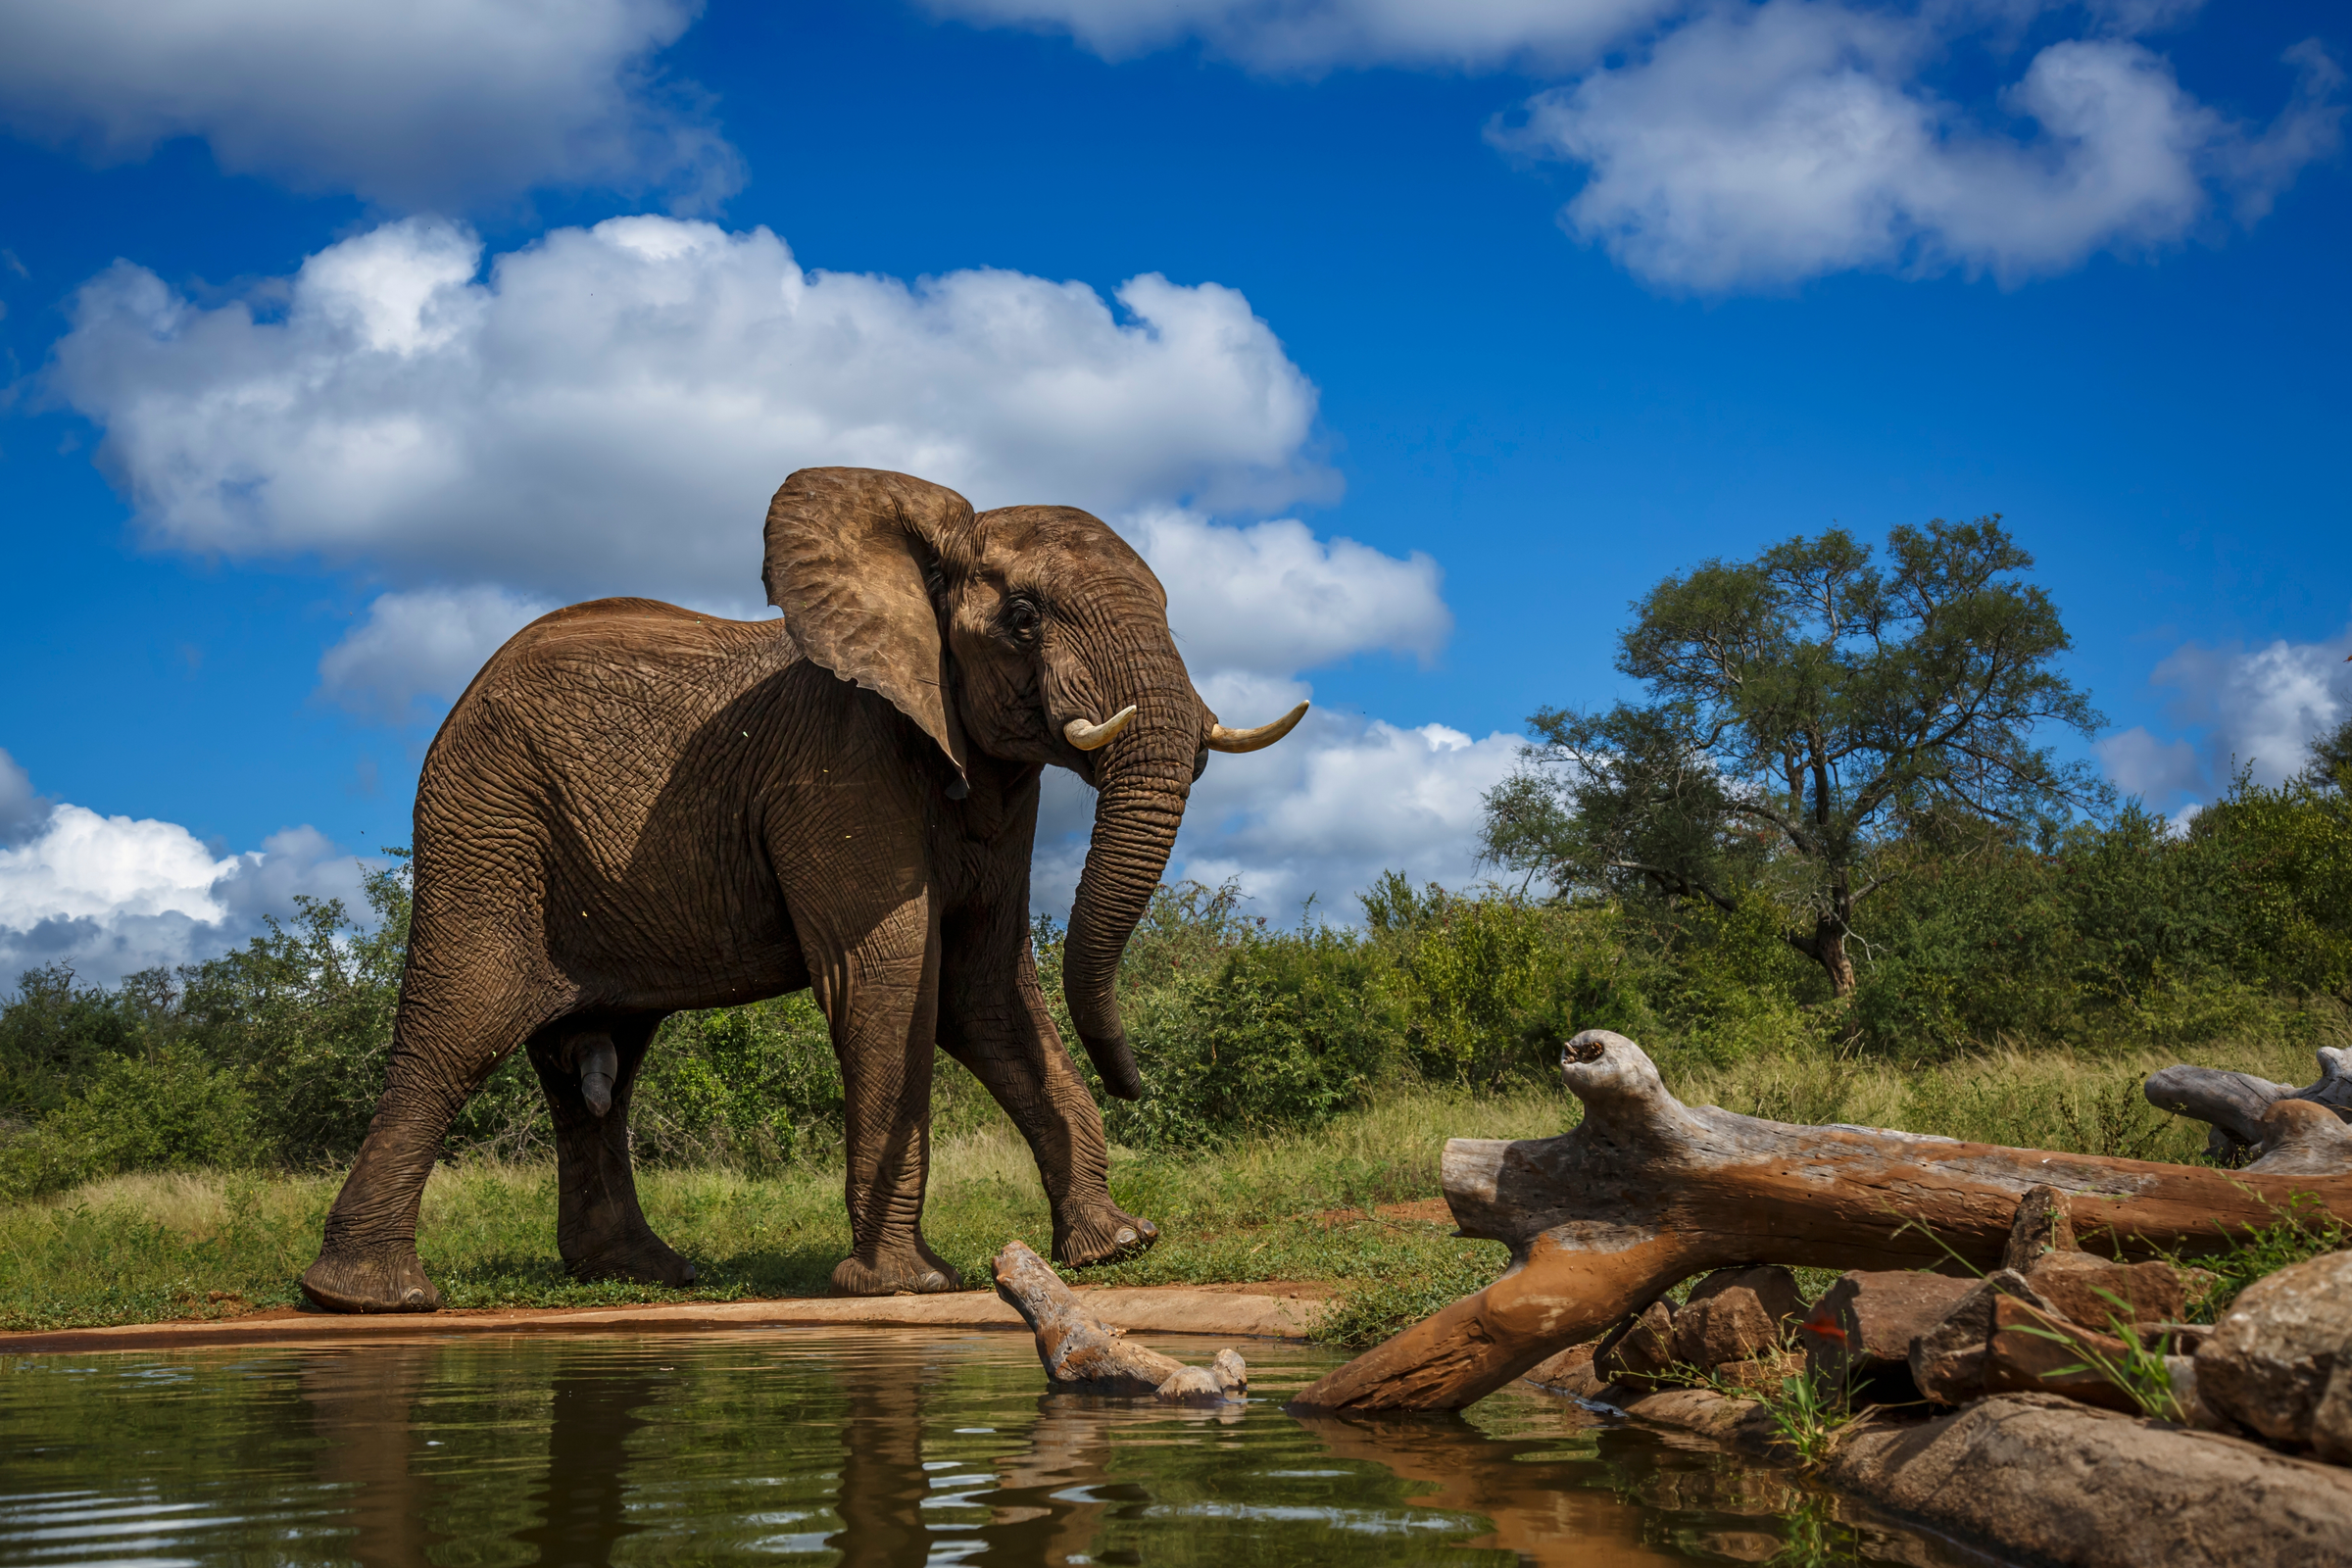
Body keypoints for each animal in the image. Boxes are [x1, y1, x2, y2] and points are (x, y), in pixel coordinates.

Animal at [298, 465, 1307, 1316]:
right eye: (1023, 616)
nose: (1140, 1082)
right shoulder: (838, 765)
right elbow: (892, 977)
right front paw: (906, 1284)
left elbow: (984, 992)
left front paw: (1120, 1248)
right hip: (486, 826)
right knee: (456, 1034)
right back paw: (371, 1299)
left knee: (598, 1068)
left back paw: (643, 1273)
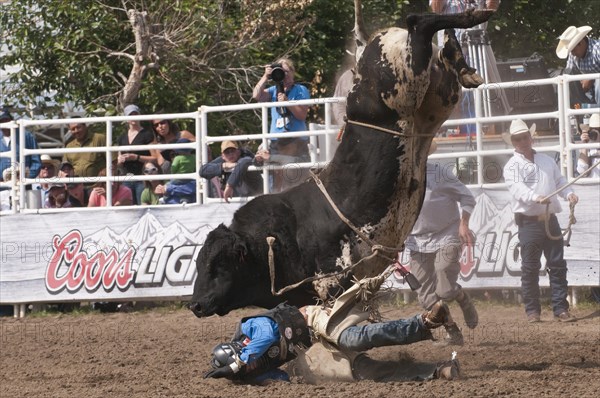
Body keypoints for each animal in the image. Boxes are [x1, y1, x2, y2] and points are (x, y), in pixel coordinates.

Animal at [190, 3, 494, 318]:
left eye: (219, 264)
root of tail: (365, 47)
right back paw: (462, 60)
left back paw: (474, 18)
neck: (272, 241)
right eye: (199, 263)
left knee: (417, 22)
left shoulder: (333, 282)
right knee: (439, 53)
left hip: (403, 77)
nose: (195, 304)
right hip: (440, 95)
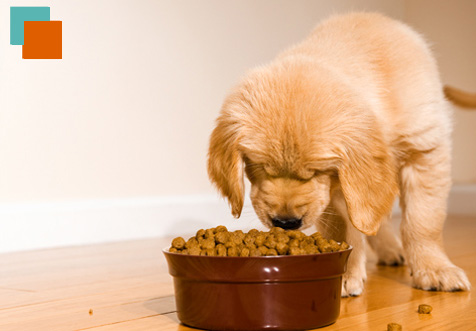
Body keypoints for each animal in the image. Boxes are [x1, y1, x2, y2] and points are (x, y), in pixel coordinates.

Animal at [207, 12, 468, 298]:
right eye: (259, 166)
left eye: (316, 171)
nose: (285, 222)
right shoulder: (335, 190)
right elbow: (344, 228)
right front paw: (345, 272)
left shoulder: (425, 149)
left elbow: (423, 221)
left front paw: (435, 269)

How to complete this task:
If a line above holds the word "knee", copy it.

Answer box:
right knee: (456, 1034)
left knee: (598, 1068)
left knee: (417, 22)
right knee: (439, 53)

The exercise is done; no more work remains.